Italian financial markets are getting a short-term boost from a relatively unfamiliar source: economic growth data from the world’s second-largest economy: China.

Data from China’s National Bureau of Statistics on Monday showed that in the second quarter, China’s GDP rose 6.2 percent year on year.

The economic performance was in line with or slightly above expectations, with retail sales stronger than most analysts had expected, despite recent trade tensions with the United States.

Stocks and bond markets strengthened across Europe in the wake of the economic news out of Beijing, with Italy being one of the strongest beneficiaries.

Stocks on the Italian Stock Exchange in Milan rallied and stayed strong into Tuesday’s session, and more importantly, the yield on Italy’s 10-year government bonds fell to 1.6 percent, the lowest level since May 2018.

As recently as December, the yield for the 10-year bonds was an unsustainable 3.66 percent.

Lower yields, which reduce the cost for a government to borrow money, are a reflection of improving investor confidence in a country’s ability to pay its debts.

Part of the reason for the pick-up of Italy’s financial markets is the country’s strong links with the Chinese economy, according to Olivero Fiorini, an economic analyst with ABS Securities in Milan.
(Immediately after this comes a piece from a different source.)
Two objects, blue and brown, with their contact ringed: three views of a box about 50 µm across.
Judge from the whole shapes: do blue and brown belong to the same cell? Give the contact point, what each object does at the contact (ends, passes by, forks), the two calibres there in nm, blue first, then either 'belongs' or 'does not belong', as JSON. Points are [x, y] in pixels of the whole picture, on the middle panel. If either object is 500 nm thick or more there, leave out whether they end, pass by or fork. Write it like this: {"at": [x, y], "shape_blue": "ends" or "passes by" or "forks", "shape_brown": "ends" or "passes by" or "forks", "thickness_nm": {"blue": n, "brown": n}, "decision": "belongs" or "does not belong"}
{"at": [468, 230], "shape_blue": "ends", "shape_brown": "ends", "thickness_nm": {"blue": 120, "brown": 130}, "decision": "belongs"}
“The strong financial data out of China doesn’t mean any particular Italian company will do better, but it probably does help assuage fears that the trade war (between the United States and China) will not have the destructive effect (as) some feared,” Fiorini told.

“Stronger retail sales in China is probably good news for Italian exporters.”
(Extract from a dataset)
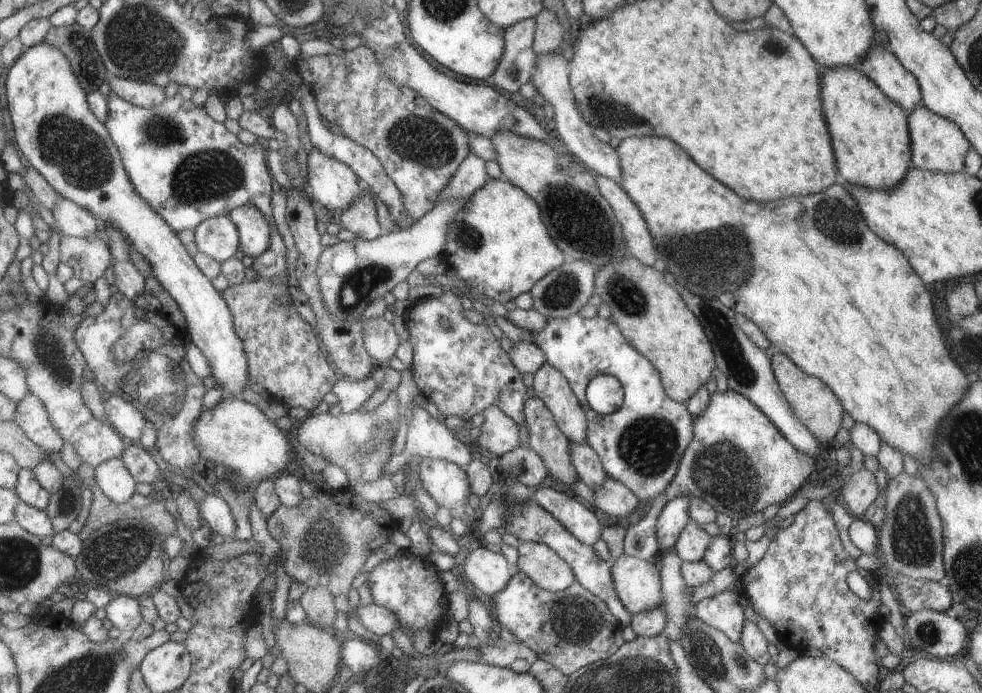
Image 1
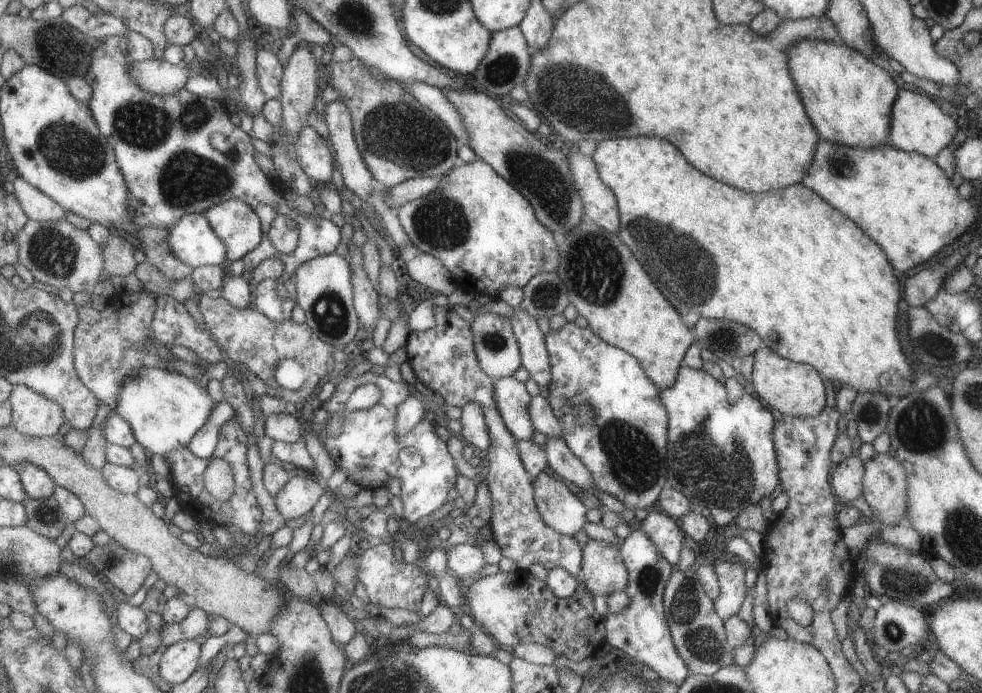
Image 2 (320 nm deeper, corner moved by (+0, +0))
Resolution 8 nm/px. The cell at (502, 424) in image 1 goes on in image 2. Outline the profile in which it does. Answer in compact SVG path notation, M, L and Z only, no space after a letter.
M465 403L460 410L461 441L474 447L476 451L486 450L489 437L480 407L477 403Z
Italy is one of the European Union’s biggest exporters to China, and many of the country’s exports to China are retail goods, including high-end fashion and food products.

Additionally, this year Italy has become the first Group of Seven nation to join the Belt and Road Initiative, a step that helps strengthen ties between Rome and Beijing.

“Italy is vulnerable to financial markets, which can react quickly to any unexpected developments,” said Alessia A. Amighini, an economist and co-head of the Asia program at the Italian Institute for International Political Studies.

“This time it was good news from China and some domestic factors that helped strengthen markets,” he said.